The company spud the well in mid-November and subsequently found the drilling to be very challenging, the well having penetrated more than 100 coal seams, with 24 of those seams being more than 10 feet thick, John Hendrix, Apache’s general manager in Alaska, said in February. The Kaldachabuna prospect is known from a well drilled in 1980 to have an oil pool in relatively low-permeability rock. Apache had hoped to use well stimulation techniques to test the possibility of producing oil from the prospect. The company also planned to use the results of the drilling to evaluate other prospects identified from an extensive program of 3-D seismic surveying that the company is carrying out in the Cook Inlet basin.

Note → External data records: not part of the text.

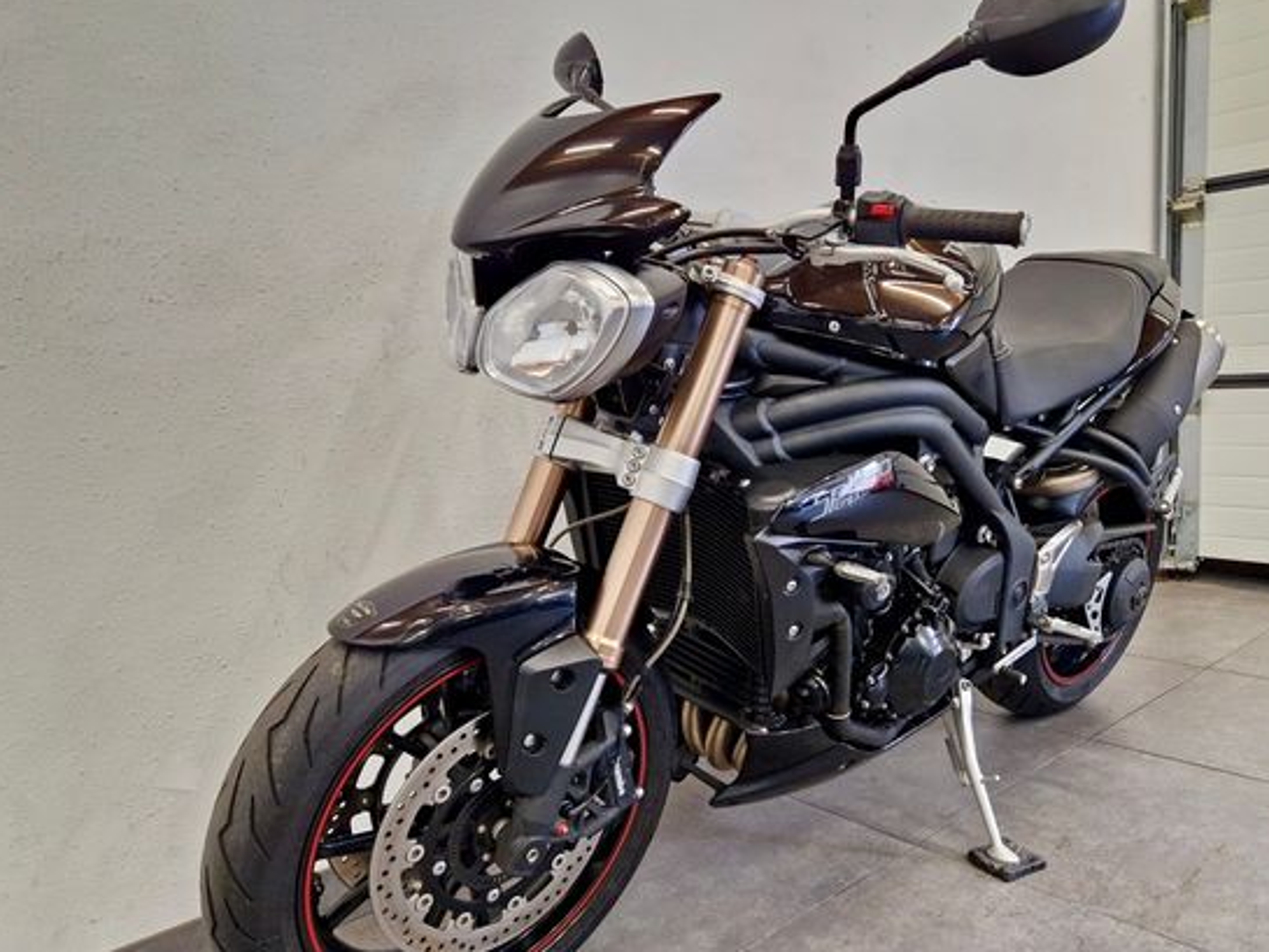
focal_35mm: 27
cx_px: 736
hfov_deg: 64.9
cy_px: 507
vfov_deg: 51.3
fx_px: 990
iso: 640
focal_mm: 5.4
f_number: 1.8
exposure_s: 1/100
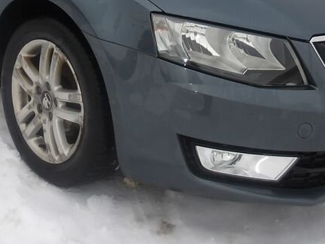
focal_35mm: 65
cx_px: 119
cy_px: -14
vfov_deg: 21.6
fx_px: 610
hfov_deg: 29.7
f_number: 3
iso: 100
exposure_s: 1/456
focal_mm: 4.9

Well suspended According to data that Apache has filed with the Alaska Oil and Gas Conservation Commission the company completed the Kaldachabuna No. 2 well on April 11, at which point the well was suspended rather than being plugged and abandoned. The well reached a true vertical depth of 11,389 feet.
Parker said that Apache is in the process of resolving some outstanding issues relating to its seismic program before resuming that program. In February the National Marine Fisheries Service issued an incidental harassment authorization allowing Apache to continue its offshore seismic surveying in 2013 without infringing the Marine Mammals Protection Act. The U.S. Fish and Wildlife Service has yet to complete a final environmental assessment for Apache’s planned seismic work onshore in the Kenai National Wildlife Refuge.